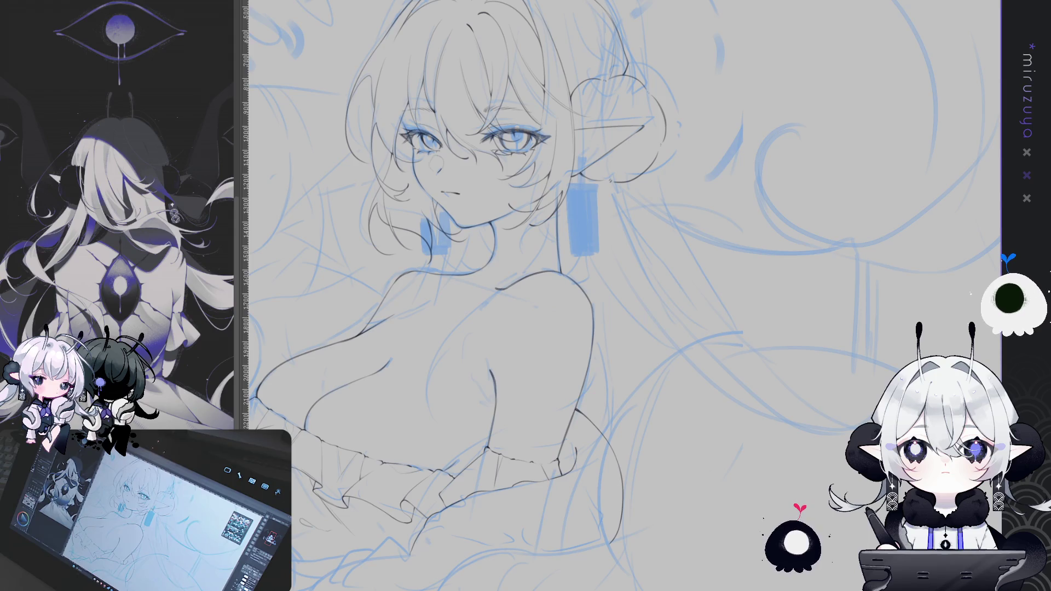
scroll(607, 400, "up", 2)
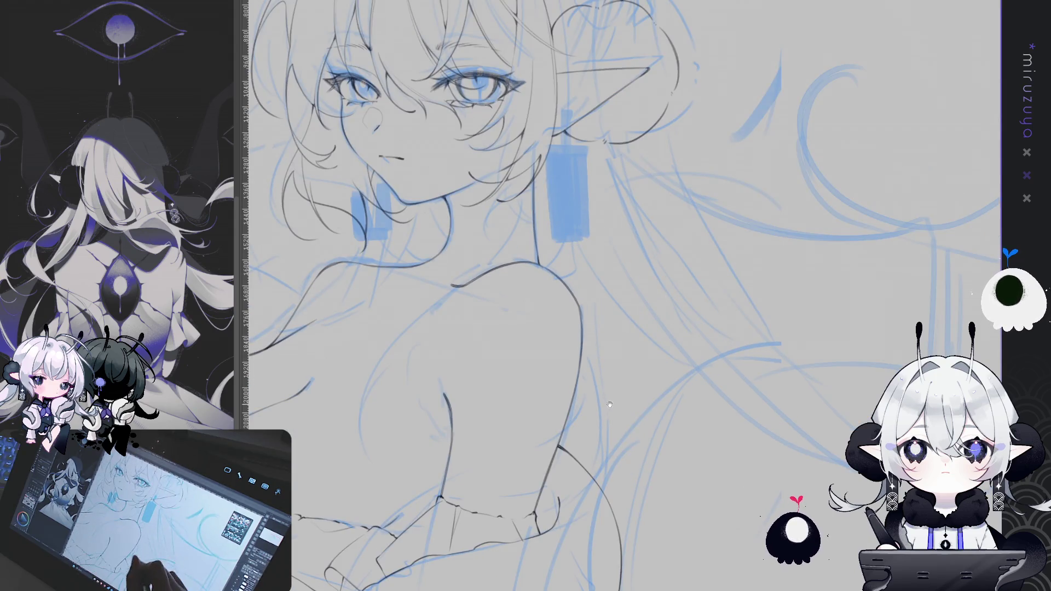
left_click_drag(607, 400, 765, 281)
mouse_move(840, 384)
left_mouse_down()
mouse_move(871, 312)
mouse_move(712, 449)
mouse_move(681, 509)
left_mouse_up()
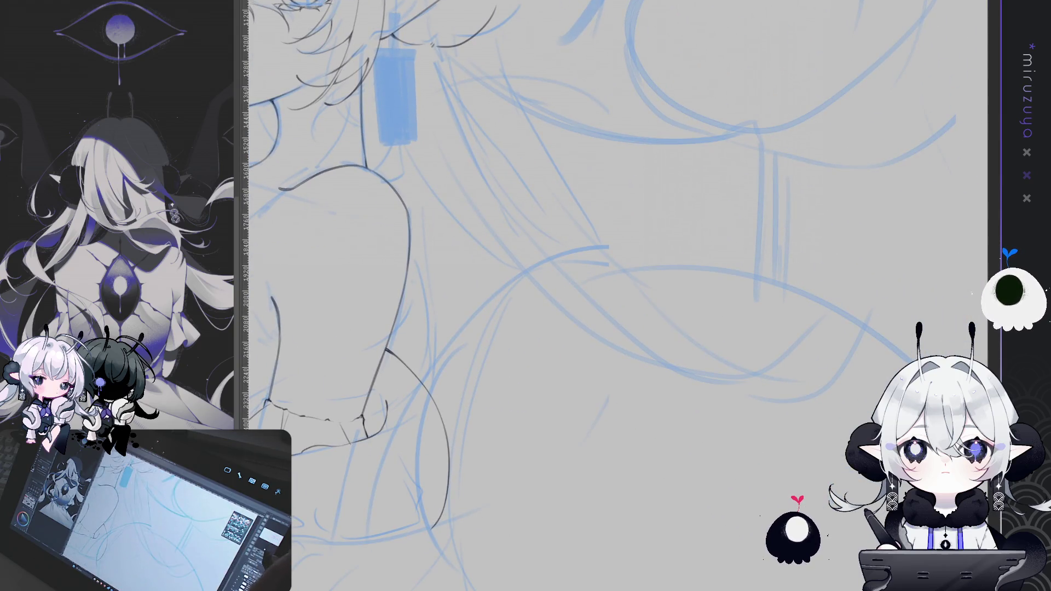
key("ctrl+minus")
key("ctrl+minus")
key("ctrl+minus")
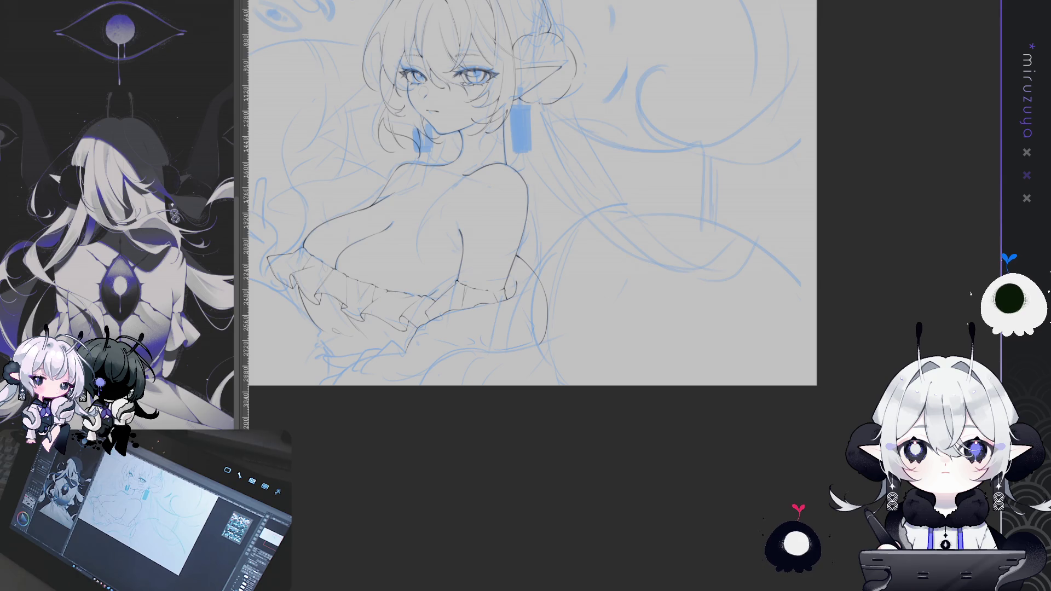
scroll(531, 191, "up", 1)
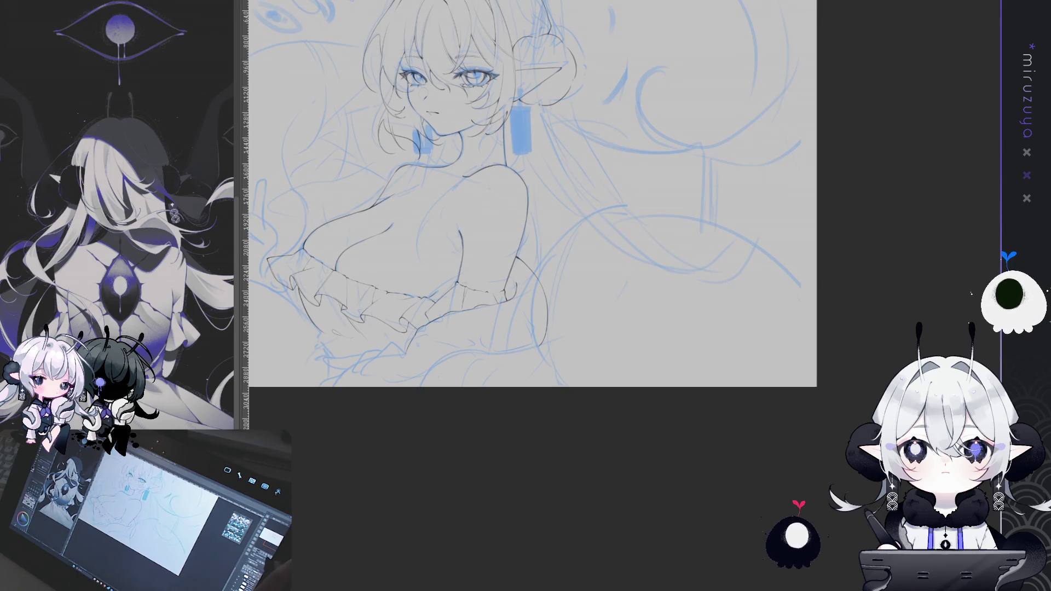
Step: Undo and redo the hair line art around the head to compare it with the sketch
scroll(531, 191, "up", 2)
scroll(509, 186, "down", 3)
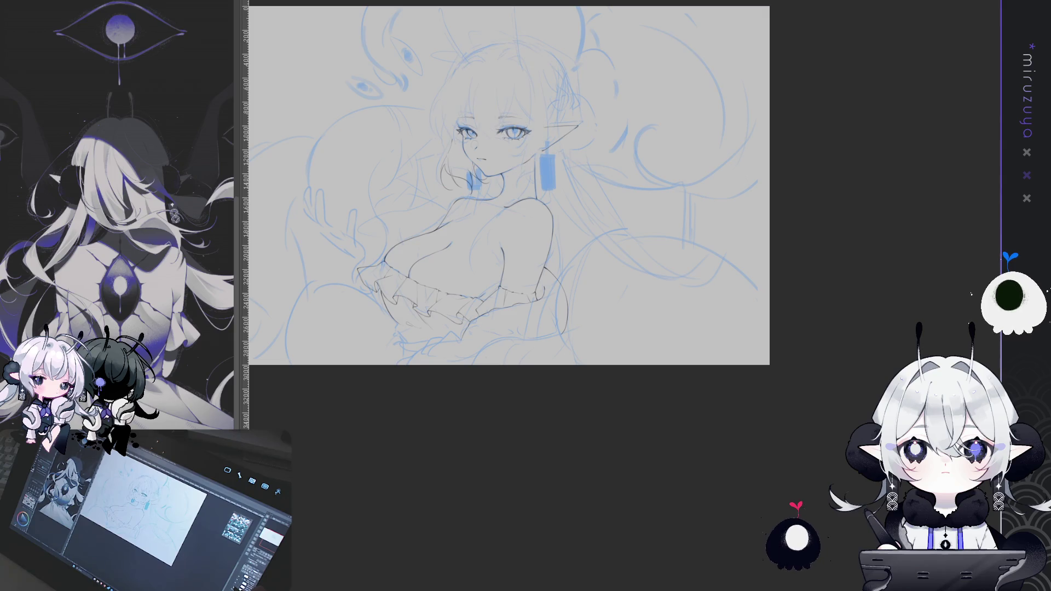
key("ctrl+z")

═══

**EXERCISE:**
From the line holding "Step: Undo and" through the last line of the material above, each line should be written out exactly, both included; omit the pictures.

**OUTPUT:**
Step: Undo and redo the hair line art around the head to compare it with the sketch
scroll(531, 191, "up", 2)
scroll(509, 186, "down", 3)
key("ctrl+z")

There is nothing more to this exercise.